__VORLIEGENDER TEXT__.
········

In der Einsamkeit das Leben wiederfinden

Der Kriminalschriftsteller Friedrich Ani legt mit „Im Zimmer meines Vaters“ einen bemerkenswerten Gedichtband vor

Von Thorsten SchulteRSS-Newsfeed neuer Artikel von Thorsten Schulte

Besprochene Bücher / Literaturhinweise

Friedrich Ani ist eigentlich Kriminalschriftsteller. Wer sich zu Vorurteilen hinreißen lässt, wenn sich ein Kriminalschriftsteller als Gedankenreisender in die Welt der Lyrik begibt, wird von Anis neuem Gedichtband Im Zimmer meines Vaters überrascht werden. Seine Gedichte sind schwungvoll, sprachspielerisch, pointiert und auch politisch. Sie handeln von Alltagsempfindungen und Beobachtungen, von Spurensuchen, von „Ausschau nach ihr“ und Besuchern. In den Gedichten finden sich Abstand und Nähe, Schatten und Kindheitserinnerungen – Erinnerungen an Wunden, „Weltenrand“ und Nordseestrand. Ani schaut aus seinem Zimmer in die Leere. Er lauscht in die Weite, in einen von ihm geliebten „eisigen/ Wind“ und ist sich der Gefahren der Einsamkeit bewusst.

········

__DATEN__.

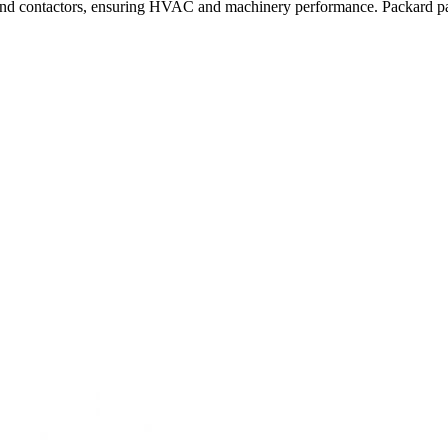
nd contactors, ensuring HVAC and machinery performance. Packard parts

········

Schreiben Sie den Abschnitt des vorliegenden Textes von „Besprochene Bücher /“ bis „der Einsamkeit bewusst.“ neu, wobei „Gedichtband“ durch „Lyrikband“ ersetzt wird. Für die Bearbeitung ist das Material ohne Belang.

Besprochene Bücher / Literaturhinweise

Friedrich Ani ist eigentlich Kriminalschriftsteller. Wer sich zu Vorurteilen hinreißen lässt, wenn sich ein Kriminalschriftsteller als Gedankenreisender in die Welt der Lyrik begibt, wird von Anis neuem Lyrikband Im Zimmer meines Vaters überrascht werden. Seine Gedichte sind schwungvoll, sprachspielerisch, pointiert und auch politisch. Sie handeln von Alltagsempfindungen und Beobachtungen, von Spurensuchen, von „Ausschau nach ihr“ und Besuchern. In den Gedichten finden sich Abstand und Nähe, Schatten und Kindheitserinnerungen – Erinnerungen an Wunden, „Weltenrand“ und Nordseestrand. Ani schaut aus seinem Zimmer in die Leere. Er lauscht in die Weite, in einen von ihm geliebten „eisigen/ Wind“ und ist sich der Gefahren der Einsamkeit bewusst.